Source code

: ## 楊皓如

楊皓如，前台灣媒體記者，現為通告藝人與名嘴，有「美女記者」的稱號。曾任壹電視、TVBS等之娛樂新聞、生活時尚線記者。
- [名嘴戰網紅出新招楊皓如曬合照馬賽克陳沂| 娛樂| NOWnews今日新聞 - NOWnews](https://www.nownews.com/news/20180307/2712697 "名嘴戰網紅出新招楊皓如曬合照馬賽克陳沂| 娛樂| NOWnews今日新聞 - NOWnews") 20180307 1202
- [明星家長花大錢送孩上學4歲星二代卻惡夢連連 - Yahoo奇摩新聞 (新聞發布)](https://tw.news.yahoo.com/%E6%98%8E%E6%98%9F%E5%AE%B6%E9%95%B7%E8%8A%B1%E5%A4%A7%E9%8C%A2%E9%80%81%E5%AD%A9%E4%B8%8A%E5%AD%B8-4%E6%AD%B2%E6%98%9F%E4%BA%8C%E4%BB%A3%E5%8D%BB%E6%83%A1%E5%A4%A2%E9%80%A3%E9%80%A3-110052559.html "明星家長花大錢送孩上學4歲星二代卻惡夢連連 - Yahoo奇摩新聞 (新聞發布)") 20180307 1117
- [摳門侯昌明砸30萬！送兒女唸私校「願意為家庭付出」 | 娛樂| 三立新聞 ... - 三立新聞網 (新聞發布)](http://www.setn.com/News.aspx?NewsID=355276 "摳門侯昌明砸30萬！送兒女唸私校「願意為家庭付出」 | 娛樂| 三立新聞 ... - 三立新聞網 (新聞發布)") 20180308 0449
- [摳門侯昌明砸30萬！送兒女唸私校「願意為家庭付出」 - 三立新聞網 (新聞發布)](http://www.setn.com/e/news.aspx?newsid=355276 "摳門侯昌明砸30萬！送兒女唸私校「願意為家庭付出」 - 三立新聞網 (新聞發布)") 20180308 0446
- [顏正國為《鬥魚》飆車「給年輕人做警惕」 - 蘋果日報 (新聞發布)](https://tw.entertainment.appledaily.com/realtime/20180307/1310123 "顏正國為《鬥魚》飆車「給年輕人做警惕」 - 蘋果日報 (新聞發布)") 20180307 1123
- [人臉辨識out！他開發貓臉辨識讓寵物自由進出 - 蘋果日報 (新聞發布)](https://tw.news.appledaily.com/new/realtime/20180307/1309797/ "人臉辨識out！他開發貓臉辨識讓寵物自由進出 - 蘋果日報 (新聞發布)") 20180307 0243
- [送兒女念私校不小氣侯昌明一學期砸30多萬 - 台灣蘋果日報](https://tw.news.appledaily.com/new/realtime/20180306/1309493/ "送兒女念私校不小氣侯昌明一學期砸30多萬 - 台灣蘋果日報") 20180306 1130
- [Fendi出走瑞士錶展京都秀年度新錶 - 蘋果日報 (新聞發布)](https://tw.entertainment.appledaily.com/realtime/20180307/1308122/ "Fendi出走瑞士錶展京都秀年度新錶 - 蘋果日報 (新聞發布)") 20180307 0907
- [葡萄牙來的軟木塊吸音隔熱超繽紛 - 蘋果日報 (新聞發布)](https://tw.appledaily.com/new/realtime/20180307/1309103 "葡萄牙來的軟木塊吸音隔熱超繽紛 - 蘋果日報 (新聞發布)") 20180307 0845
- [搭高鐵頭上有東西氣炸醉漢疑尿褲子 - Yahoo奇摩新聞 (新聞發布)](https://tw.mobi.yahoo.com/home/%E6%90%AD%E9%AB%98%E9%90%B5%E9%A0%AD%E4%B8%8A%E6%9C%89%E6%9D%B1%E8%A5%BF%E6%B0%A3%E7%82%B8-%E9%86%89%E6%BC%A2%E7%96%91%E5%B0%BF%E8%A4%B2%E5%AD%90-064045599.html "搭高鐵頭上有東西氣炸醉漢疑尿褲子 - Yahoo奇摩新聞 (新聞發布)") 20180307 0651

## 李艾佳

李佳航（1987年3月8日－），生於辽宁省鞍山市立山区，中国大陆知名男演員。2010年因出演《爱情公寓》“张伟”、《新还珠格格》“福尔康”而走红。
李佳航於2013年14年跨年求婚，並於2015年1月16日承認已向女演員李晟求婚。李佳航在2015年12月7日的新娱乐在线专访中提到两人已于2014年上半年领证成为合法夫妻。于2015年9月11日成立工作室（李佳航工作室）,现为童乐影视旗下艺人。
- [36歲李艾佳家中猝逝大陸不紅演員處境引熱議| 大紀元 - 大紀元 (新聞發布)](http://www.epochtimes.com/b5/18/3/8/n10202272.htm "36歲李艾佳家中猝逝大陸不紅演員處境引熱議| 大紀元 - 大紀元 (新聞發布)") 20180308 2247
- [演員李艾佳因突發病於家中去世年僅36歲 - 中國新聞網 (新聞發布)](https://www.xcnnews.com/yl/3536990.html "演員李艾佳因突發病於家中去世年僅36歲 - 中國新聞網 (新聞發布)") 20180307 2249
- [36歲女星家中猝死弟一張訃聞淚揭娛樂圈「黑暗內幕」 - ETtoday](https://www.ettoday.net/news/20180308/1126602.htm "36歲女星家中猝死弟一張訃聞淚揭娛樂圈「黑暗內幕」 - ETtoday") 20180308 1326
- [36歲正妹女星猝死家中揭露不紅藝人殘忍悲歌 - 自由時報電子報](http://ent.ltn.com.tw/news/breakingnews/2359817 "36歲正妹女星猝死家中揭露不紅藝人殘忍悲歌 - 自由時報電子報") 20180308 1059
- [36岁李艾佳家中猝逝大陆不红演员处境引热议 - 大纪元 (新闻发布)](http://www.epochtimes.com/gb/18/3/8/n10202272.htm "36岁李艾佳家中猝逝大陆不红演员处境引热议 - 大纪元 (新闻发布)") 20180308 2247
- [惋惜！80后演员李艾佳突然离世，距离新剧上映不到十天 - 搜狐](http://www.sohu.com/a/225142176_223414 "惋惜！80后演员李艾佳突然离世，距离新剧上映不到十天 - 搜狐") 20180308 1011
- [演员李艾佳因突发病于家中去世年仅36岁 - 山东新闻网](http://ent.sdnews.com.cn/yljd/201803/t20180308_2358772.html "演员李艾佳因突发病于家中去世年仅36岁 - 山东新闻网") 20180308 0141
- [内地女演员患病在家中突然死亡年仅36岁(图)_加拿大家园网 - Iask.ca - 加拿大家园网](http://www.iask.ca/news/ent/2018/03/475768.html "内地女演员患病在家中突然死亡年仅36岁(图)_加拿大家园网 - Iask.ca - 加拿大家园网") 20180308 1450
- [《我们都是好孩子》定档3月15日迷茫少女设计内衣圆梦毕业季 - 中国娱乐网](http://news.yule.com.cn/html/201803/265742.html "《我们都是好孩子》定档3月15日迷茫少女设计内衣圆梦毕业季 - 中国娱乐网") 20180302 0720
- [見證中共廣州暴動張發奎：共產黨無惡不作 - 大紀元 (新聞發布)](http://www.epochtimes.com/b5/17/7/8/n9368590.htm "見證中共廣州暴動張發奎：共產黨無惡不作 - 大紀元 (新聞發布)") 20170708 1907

--

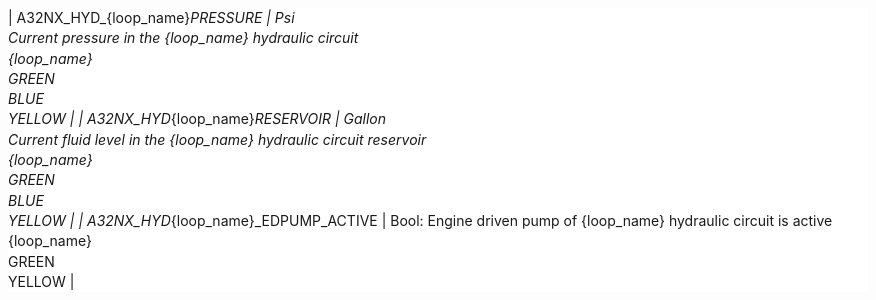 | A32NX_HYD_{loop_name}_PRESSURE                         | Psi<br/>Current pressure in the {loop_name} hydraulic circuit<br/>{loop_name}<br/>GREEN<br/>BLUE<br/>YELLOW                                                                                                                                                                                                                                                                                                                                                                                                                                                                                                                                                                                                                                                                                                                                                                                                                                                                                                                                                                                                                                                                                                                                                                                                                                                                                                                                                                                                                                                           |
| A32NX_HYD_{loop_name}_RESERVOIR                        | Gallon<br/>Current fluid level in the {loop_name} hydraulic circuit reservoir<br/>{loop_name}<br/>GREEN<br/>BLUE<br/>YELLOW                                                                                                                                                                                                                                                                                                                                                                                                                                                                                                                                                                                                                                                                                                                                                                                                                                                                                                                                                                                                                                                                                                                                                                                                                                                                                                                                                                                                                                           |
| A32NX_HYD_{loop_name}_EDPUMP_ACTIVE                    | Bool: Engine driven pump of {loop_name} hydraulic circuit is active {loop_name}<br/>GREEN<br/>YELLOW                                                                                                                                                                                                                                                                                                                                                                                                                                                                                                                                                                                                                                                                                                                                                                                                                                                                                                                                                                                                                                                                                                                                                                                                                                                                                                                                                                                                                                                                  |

--

• [Your task]: Only the lines above from the line containing "- [36岁李艾佳家中猝逝大陆不红演员处境引热议 - 大纪元" through the line containing "- [見證中共廣州暴動張發奎：共產黨無惡不作 - 大紀元" should be retyped, exactly and with both ends included.

• [Response]:
- [36岁李艾佳家中猝逝大陆不红演员处境引热议 - 大纪元 (新闻发布)](http://www.epochtimes.com/gb/18/3/8/n10202272.htm "36岁李艾佳家中猝逝大陆不红演员处境引热议 - 大纪元 (新闻发布)") 20180308 2247
- [惋惜！80后演员李艾佳突然离世，距离新剧上映不到十天 - 搜狐](http://www.sohu.com/a/225142176_223414 "惋惜！80后演员李艾佳突然离世，距离新剧上映不到十天 - 搜狐") 20180308 1011
- [演员李艾佳因突发病于家中去世年仅36岁 - 山东新闻网](http://ent.sdnews.com.cn/yljd/201803/t20180308_2358772.html "演员李艾佳因突发病于家中去世年仅36岁 - 山东新闻网") 20180308 0141
- [内地女演员患病在家中突然死亡年仅36岁(图)_加拿大家园网 - Iask.ca - 加拿大家园网](http://www.iask.ca/news/ent/2018/03/475768.html "内地女演员患病在家中突然死亡年仅36岁(图)_加拿大家园网 - Iask.ca - 加拿大家园网") 20180308 1450
- [《我们都是好孩子》定档3月15日迷茫少女设计内衣圆梦毕业季 - 中国娱乐网](http://news.yule.com.cn/html/201803/265742.html "《我们都是好孩子》定档3月15日迷茫少女设计内衣圆梦毕业季 - 中国娱乐网") 20180302 0720
- [見證中共廣州暴動張發奎：共產黨無惡不作 - 大紀元 (新聞發布)](http://www.epochtimes.com/b5/17/7/8/n9368590.htm "見證中共廣州暴動張發奎：共產黨無惡不作 - 大紀元 (新聞發布)") 20170708 1907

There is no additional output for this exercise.